Last week, Treasury Secretary Henry Paulson said that using billions of federal dollars to buy troubled mortgage assets from banks was not working. He proposed that the funds instead should be used to buy consumer credit – auto loans, credit card debt. The market dropped more than 400 points that day.
“By changing tactics and communicating poorly, he may be inadvertently re-creating the same failed ad-hoc approach to the crisis that he’s been trying to escape,” Joshua Zumbrun wrote for Forbes last week. “That’s a problem. For the next three months, he’s still the bailer-in-chief for a market lacking confidence.”
Naturally, there are differing views on the best way to restore confidence to the market. The bailout, as passed by Congress in early October, gave the treasury secretary great leeway in using $700 billion to stop what was becoming a financial free-fall.
The initial focus was on getting what were euphemistically called “troubled assets” out of the system so that banks would loan money, thereby getting cash flowing to get markets working again. The assets were mainly mortgage-backed securities that could be sold when the market was normalized and the proceeds returned to the government and taxpayers.

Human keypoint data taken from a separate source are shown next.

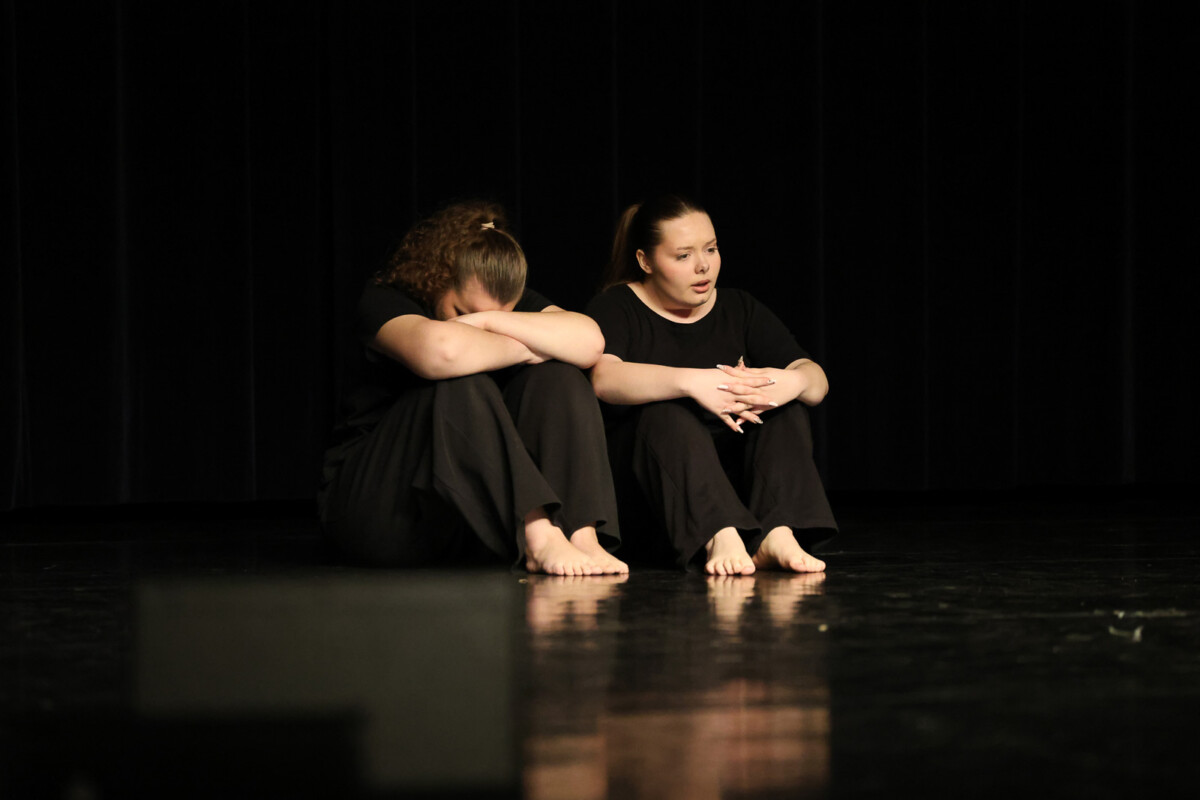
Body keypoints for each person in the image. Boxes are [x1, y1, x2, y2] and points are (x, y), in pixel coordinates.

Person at [320, 201, 626, 575]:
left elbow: (590, 343)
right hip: (378, 505)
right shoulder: (386, 299)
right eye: (464, 313)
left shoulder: (498, 301)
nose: (476, 322)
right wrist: (528, 346)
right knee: (459, 381)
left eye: (497, 314)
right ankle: (538, 534)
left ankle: (581, 535)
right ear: (438, 279)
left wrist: (490, 321)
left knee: (559, 376)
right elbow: (442, 353)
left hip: (459, 516)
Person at [585, 195, 836, 576]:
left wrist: (790, 381)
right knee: (665, 413)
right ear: (645, 261)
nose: (703, 266)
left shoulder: (739, 308)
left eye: (711, 249)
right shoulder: (617, 306)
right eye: (683, 256)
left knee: (785, 409)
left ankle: (777, 532)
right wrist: (693, 382)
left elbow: (816, 383)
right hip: (659, 496)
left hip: (735, 486)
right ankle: (719, 534)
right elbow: (604, 378)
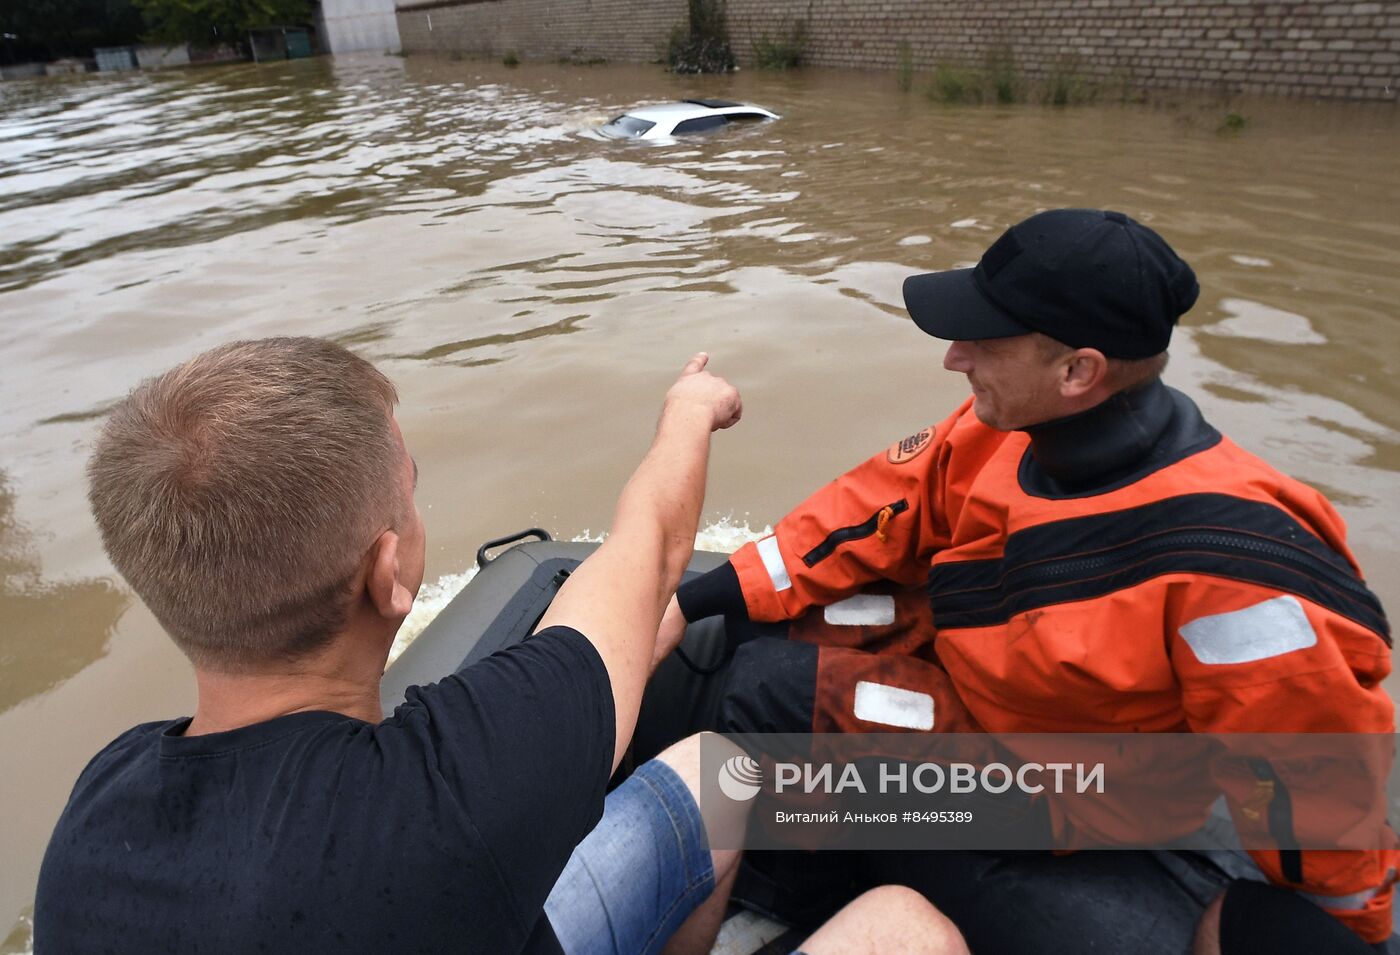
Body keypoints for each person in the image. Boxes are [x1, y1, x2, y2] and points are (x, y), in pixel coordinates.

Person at [34, 337, 967, 955]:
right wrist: (689, 408)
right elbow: (649, 551)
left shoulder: (95, 811)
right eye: (410, 486)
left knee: (714, 773)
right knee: (909, 927)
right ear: (389, 574)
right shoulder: (452, 792)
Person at [656, 209, 1395, 952]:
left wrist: (1343, 927)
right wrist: (691, 599)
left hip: (1070, 788)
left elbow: (1310, 769)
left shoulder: (1236, 569)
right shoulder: (1001, 431)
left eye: (984, 342)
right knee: (753, 640)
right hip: (991, 688)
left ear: (1077, 372)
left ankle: (796, 895)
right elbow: (880, 506)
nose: (954, 358)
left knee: (765, 692)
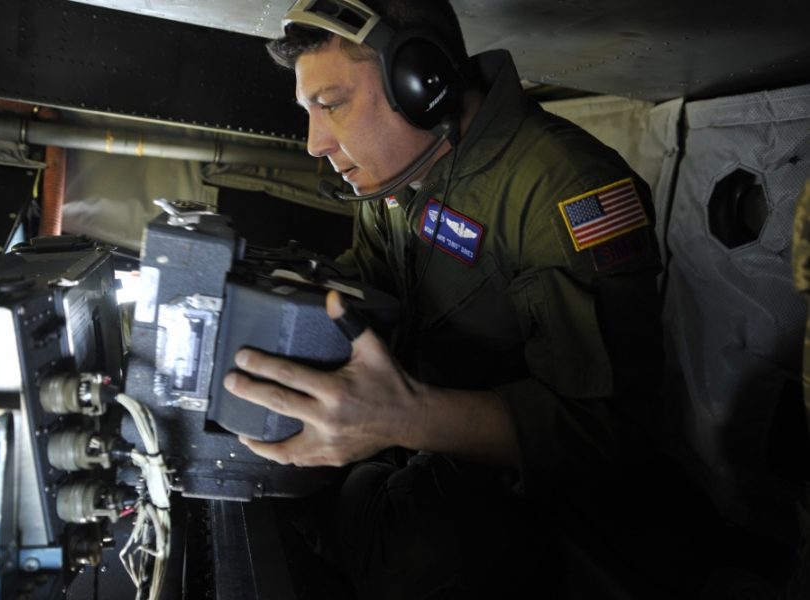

With about half the money allocated, the financial markets are still in turmoil, prompting Secretary Paulson to turn his attention to consumer credit. Helping consumers with car loans, student loans and credit card debt may inject some money into the system, but without collateral, there is no guarantee that the government will get any payback. Worse, with consumer borrowing exceeding savings, encouraging more debt is not a long-term solution.
Instead, two investment managers – Thomas Patrick of New Vernon Capital and Mac Taylor of Verum Capital Group – propose untangling the complex system of investments that was created to finance mortgages. As explained by New York Times financial columnist Gretchen Morgenson, the men propose the refinancing of more than $1 trillion worth of mortgages that soon will face big upward adjustments in interest rates. Homeowners would lock in a fixed rate and the complex system of financing the loans, called securitization, would be eliminated in favor of clearer financing from Fannie Mae and Freddie Mac. Taking the securitization off the hands of financial institutions would free up funds that could be used for other loans, along the lines of what the federal bailout is trying to achieve.
“If we eliminate these securities, strip away the complex structure, we can fix the banking system,” Mr. Patrick told the paper.
Simplicity being akin to predictability, this is a prescription worthy of consideration.